Além disso, há uma falta de transparência das corporações. Doria cita casos e processos públicos — incluindo ações contra grandes fornecedores — para lembrar que práticas de coleta e treinamento de dados nem sempre são claras ao usuário. Quando empresas não explicam como usam fotos e conversas para treinar modelos, a população fica vulnerável.
Regulações como o EU AI Act podem forçar maior clareza, mas Doria avalia que, sem leis, é improvável que grandes empresas mudem por vontade própria. Por isso, na sua visão, a educação, a ação regulatória e a comunicação responsável precisam andar juntas.
Uma comunicação que não só alarma
O tom de Doria busca evitar pânico gratuito. Ela reconhece que a IA pode trazer ganhos práticos, mas sustenta que o caminho responsável passa por transformar medo em ação: explicar problemas e oferecer passos concretos de proteção. “Quando crio um vídeo, explico quais são os problemas e por que devem se preocupar, e sempre tento terminar com o que a pessoa pode fazer para se empoderar, se proteger”, disse ela.

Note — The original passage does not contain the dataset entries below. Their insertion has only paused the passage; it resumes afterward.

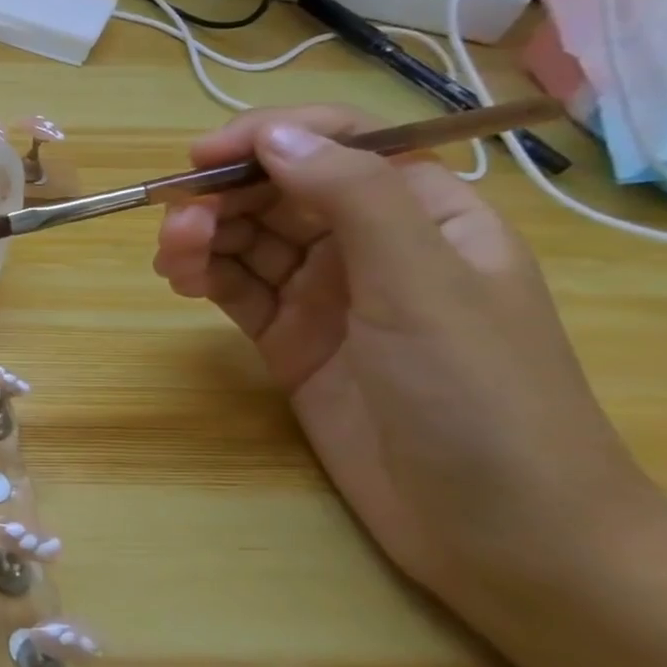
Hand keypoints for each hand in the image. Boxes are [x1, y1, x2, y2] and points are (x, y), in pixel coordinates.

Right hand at [151, 106, 659, 600]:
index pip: (339, 145)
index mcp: (423, 213)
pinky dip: (203, 275)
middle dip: (223, 197)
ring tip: (170, 259)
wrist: (496, 531)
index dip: (270, 138)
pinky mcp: (289, 339)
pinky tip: (181, 279)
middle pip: (278, 192)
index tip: (203, 158)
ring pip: (247, 240)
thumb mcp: (422, 284)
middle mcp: (369, 245)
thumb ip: (351, 198)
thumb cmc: (479, 394)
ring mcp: (326, 295)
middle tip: (176, 224)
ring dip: (202, 236)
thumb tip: (273, 135)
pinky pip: (235, 288)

Essa postura é importante num cenário em que a desinformação e as imagens manipuladas podem ferir reputações, explorar emoções e até facilitar crimes. Educar o público sobre sinais de mídia sintética e boas práticas digitais é tão urgente quanto desenvolver salvaguardas técnicas.
O que mudar: responsabilidade compartilhada
Doria defende que “cabe a todo mundo” a tarefa do letramento. Mas lembra que empresas e Estados têm papéis distintos e decisivos: leis claras obrigam transparência; comunicação pública e produções jornalísticas traduzem riscos; criadores educam e empoderam.
No campo prático, ela recomenda cuidado ao subir imagens em trends, atenção ao conteúdo compartilhado por perfis abertos e desconfiança em relação a dispositivos domésticos que coletam dados sensíveis.
Para quem busca um ponto de referência moral e prático, a própria proposta de transformar medo em conhecimento tem ressonância bíblica breve: buscar entendimento é prudente — uma atitude coerente com o chamado cristão à responsabilidade no cuidado com o próximo.
Em resumo, o trabalho de Catharina Doria traduz uma necessidade urgente: não basta ter acesso às ferramentas de IA; é preciso entender seus limites, riscos e formas de proteção. Enquanto a regulação avança lentamente, a alfabetização digital emerge como defesa coletiva — e como serviço público que combina clareza técnica com linguagem acessível.